--- START ---

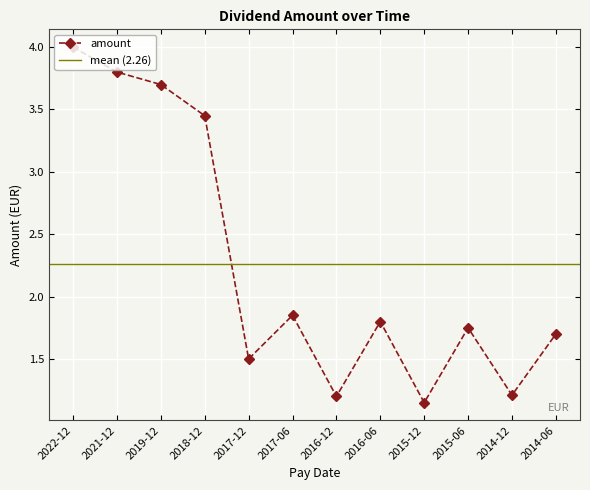

How many lines are shown in the chart?

1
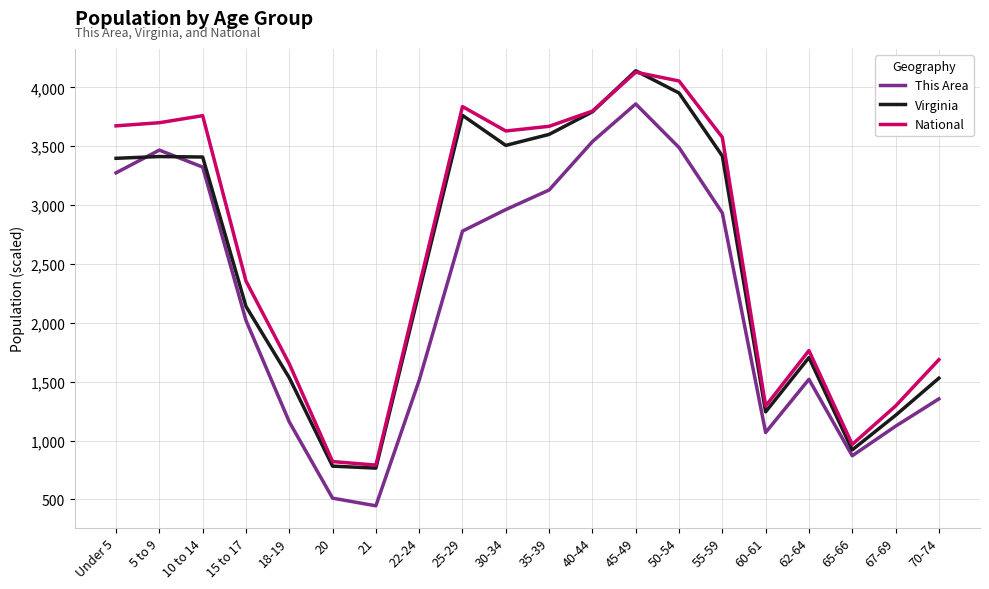

The value of National at 22-24 is 2311.4. True or false?

True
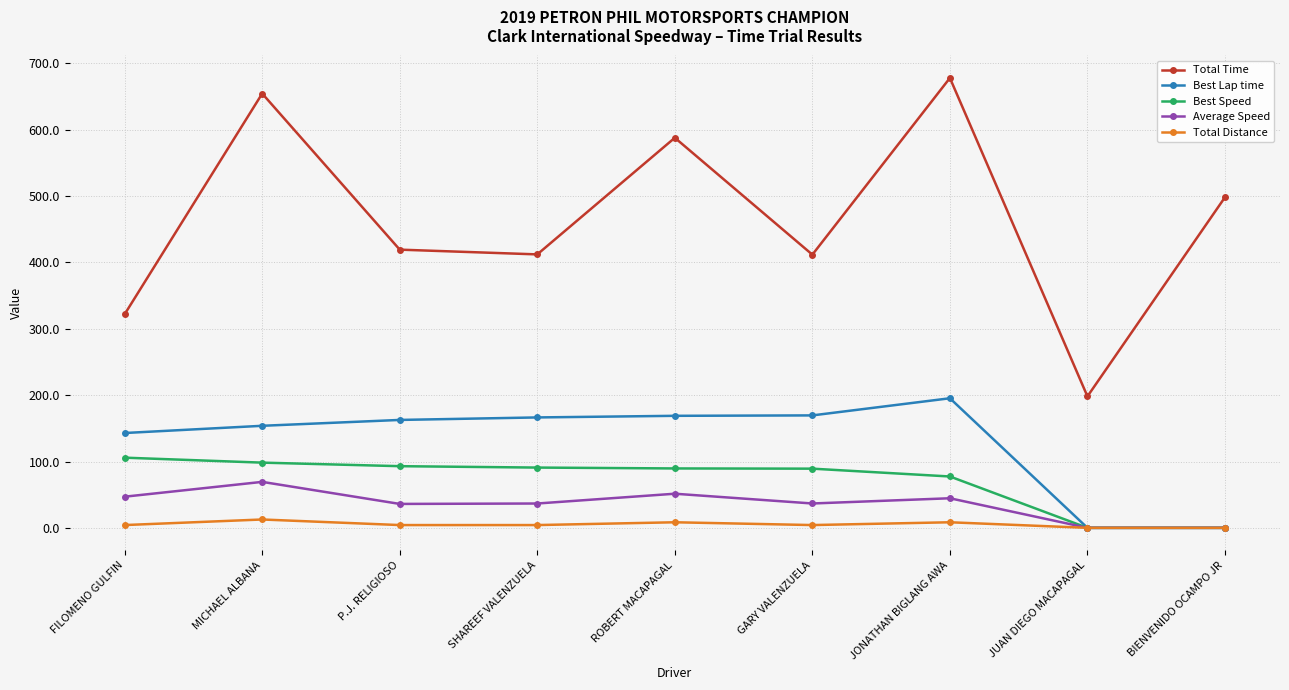

Which series has the largest total across all categories?

Total Time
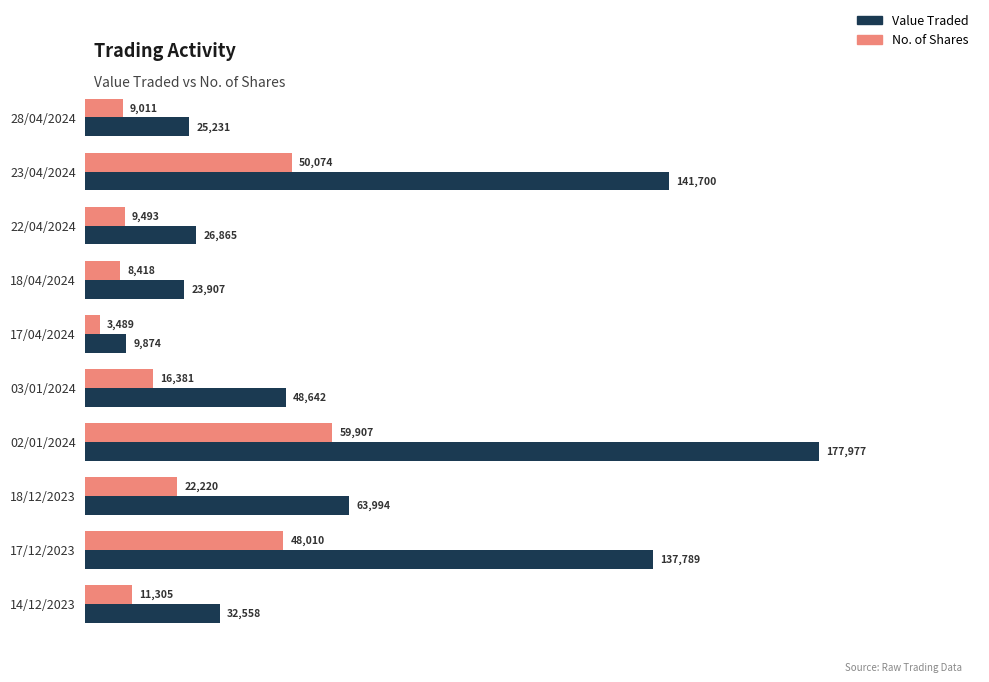

At which category does the chart reach its peak across all series?

02/01/2024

--- END ---

§ Problem to work on
Copy every one of the rows above word for word, leaving out the pictures.

§ Written response
How many lines are shown in the chart?

1

The value of National at 22-24 is 2311.4. True or false?

True

Which series has the largest total across all categories?

Total Time

At which category does the chart reach its peak across all series?

02/01/2024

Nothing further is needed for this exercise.